Structure of diamond: Diamond is one giant molecule of carbon atoms. Every atom in a diamond is bonded to its neighbours by four strong covalent bonds, leaving no free electrons and no ions. This explains why diamond does not conduct electricity.
The Structure of Diamond
Uses of diamond:
- Diamond is used in cutting instruments like glass cutters and in rock drilling equipment, as it is extremely hard.
- Diamonds are used for making jewellery.
- Sharp-edged diamonds are used by eye surgeons as a tool to remove cataract.
- Graphite is black, shiny and opaque.
- It is a very slippery material.
- Graphite is insoluble in water.
- It has a high melting point and is a good conductor of electricity, which makes it a suitable material for the electrodes needed in electrolysis.
Structure of graphite: Graphite contains layers of carbon atoms.ln graphite, each carbon atom is bonded to three other carbon atoms in the same plane giving a hexagonaL array. One of these bonds is a double-bond, and thus the valency of carbon is satisfied. Graphite structure is formed by the hexagonal arrays being placed in layers one above the other.
The Structure of Graphite
Uses of graphite:
- Powdered graphite is used as a lubricant for the fast-moving parts of machinery.

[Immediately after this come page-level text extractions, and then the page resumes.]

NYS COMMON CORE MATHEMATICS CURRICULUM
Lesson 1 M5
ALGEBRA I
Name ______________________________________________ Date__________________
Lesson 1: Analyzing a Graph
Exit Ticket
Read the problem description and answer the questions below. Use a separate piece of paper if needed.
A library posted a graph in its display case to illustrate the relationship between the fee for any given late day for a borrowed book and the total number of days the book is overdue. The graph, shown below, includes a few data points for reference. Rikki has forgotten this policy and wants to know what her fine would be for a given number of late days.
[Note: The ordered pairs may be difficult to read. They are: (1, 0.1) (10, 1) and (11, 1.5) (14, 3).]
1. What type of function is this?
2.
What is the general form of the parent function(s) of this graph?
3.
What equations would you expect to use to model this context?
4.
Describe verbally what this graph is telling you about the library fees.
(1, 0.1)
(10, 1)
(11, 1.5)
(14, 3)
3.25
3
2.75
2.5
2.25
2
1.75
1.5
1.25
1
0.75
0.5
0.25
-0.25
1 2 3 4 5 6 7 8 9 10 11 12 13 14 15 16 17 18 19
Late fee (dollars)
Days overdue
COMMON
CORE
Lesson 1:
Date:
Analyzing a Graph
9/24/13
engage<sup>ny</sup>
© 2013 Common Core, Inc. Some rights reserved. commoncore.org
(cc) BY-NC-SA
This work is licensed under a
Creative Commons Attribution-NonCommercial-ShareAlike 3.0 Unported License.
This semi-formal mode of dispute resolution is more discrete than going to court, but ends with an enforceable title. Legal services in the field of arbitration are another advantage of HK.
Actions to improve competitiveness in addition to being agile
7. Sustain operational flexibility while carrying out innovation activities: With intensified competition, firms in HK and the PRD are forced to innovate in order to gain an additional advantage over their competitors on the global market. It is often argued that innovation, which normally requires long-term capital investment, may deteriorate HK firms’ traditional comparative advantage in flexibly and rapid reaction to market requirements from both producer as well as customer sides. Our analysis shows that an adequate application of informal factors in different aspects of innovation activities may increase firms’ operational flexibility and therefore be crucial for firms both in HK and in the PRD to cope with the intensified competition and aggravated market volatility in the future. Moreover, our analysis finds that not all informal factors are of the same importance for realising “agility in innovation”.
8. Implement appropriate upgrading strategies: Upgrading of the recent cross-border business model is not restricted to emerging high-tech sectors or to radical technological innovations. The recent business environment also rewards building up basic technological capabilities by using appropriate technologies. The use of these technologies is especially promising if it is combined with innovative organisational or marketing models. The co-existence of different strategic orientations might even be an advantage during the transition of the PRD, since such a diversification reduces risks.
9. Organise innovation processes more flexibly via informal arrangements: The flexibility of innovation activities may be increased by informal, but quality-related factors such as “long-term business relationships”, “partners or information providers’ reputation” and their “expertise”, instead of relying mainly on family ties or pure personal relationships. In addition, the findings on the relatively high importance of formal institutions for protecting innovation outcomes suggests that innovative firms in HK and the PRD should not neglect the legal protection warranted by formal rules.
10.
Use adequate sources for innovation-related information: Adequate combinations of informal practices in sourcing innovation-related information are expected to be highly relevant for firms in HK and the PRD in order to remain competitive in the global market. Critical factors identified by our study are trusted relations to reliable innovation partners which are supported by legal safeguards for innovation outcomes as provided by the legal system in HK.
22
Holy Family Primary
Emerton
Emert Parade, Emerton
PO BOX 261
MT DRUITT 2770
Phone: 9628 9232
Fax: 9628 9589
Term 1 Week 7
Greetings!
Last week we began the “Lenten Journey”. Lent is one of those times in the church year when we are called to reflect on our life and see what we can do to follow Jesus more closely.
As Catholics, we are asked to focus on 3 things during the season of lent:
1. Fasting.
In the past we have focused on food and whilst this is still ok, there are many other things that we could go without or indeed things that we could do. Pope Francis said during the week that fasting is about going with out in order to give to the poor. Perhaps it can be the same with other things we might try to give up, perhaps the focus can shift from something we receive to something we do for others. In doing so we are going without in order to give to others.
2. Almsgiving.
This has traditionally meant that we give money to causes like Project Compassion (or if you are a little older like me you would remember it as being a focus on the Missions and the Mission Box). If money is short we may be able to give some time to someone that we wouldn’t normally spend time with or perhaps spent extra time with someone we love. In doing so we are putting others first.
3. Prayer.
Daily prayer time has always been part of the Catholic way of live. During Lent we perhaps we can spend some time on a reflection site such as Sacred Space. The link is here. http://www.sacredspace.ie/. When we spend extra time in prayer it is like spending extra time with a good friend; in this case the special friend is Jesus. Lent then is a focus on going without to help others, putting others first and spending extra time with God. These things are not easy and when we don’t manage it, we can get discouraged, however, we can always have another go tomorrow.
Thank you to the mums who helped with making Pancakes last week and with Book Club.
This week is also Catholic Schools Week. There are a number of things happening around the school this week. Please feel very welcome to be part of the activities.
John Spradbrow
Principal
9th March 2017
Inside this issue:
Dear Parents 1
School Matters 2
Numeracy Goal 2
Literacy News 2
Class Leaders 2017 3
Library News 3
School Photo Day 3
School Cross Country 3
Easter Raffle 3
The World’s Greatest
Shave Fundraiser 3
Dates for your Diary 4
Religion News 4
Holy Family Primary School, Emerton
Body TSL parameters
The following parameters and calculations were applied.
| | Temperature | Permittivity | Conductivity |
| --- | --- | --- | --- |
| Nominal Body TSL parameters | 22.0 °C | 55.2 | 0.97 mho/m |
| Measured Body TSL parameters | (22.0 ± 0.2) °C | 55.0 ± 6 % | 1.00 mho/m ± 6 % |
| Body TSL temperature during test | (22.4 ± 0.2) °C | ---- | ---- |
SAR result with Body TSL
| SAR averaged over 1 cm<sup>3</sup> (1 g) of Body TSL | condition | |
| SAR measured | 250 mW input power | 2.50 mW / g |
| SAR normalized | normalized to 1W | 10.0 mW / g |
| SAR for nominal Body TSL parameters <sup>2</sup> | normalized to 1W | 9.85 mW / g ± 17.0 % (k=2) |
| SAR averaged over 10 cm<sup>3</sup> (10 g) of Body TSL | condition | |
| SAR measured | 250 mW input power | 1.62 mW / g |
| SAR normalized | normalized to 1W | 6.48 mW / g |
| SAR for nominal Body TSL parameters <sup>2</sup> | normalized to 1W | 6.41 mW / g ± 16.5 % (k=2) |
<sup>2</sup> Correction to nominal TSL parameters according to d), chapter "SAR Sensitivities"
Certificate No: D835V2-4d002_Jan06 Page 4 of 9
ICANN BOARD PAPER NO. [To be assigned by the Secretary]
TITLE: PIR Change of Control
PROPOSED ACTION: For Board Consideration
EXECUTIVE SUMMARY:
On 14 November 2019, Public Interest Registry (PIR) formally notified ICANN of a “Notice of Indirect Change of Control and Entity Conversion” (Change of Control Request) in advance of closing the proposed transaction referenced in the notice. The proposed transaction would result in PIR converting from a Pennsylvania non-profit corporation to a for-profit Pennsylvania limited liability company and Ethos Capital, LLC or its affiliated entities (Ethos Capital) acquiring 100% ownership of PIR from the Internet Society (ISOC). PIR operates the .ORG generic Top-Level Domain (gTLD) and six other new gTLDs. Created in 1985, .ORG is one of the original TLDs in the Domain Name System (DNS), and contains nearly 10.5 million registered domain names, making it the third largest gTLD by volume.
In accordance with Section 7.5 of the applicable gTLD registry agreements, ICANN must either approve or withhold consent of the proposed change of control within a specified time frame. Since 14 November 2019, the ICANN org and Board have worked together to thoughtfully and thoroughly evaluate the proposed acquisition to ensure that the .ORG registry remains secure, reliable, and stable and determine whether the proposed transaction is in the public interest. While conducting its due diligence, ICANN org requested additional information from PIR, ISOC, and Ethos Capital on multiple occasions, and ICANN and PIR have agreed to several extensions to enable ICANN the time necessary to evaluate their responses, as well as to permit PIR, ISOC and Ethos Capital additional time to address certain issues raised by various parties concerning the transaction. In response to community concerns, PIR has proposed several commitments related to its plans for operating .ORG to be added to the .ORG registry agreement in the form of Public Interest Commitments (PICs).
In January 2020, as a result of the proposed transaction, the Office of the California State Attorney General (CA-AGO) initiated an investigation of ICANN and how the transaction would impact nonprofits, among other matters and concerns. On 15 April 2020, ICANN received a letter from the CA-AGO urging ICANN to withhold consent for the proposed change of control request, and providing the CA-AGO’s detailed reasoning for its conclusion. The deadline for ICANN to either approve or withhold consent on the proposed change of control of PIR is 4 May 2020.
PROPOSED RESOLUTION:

- It is used for making electrodes in dry cells and electric arcs as it is a very good conductor of electricity.
- It is used for making the core of pencils called ‘pencil Leads’.
Fullerenes form another class of carbon allotropes. The first one to be identified was C-60 which has carbon atoms arranged in the shape of a football. Since this looked like the geodesic dome designed by the US architect Buckminster Fuller, the molecule was named fullerene.